Friday, January 27, 2023

Breezy day trips..


I see there's trouble brewing around the HS2 project, there's speculation now that it won't terminate in Euston, Central London but at Old Oak Common in the West of the city instead. I'm no strategic infrastructure planner but I think that might actually be a good thing. That particular location is bang on the Great Western Main Line out of Paddington and is only 10 minutes or so from that central terminus, it's also a fairly run-down area and perhaps in need of a financial boost? Clearly there are pros and cons to anywhere that you care to pick on our little island but Old Oak Common is a brown field site in a great position accessible from the West and the East and in need of some development (if anywhere is); it's not like the area around Euston needs any more investment (or development). 

Full disclosure, this switch of terminus would suit me as I live West of London and having a Northern rail hub located on the main line I use most frequently would mean significantly reduced rail times to get from where I live up to places like Manchester and Leeds. At the moment it takes me nearly 4 hours (direct) to get to Manchester from Reading (my nearest rail hub) and around 3 hours with a slog across London on the tube if I go via Kings Cross. With a terminus for HS2 in Old Oak Common I reckon that would drop to around 2 hours and only involve one simple change, which would mean day trips to Manchester becoming feasible and Birmingham a breeze. 

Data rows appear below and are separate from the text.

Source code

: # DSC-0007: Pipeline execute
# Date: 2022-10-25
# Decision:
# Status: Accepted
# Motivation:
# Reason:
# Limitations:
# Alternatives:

People often cite France as the model for this kind of inter-city rail connectivity and if you've ever travelled long distance in that country you realise what we could have had with sufficient imagination and investment. A few years ago I did the Nice-Paris route on the TGV it was amazing, at some points clocking 300 km/h, much more civilised than the plane and certainly easier than driving (which I've also done a few times) We are prone to NIMBY'ism in this country, we want to be a G7 country and play at the top table of nations but we're reluctant to invest in infrastructure to ensure we have the clout to do it. Clearly there are environmental considerations, doing this kind of project is not without sacrifice, which should be weighed with utmost care and mitigated, but anyone who has slogged up the M6 in recent years would realise that millions of cars each with one person in them doing these same journey is simply not scalable, commercially or environmentally.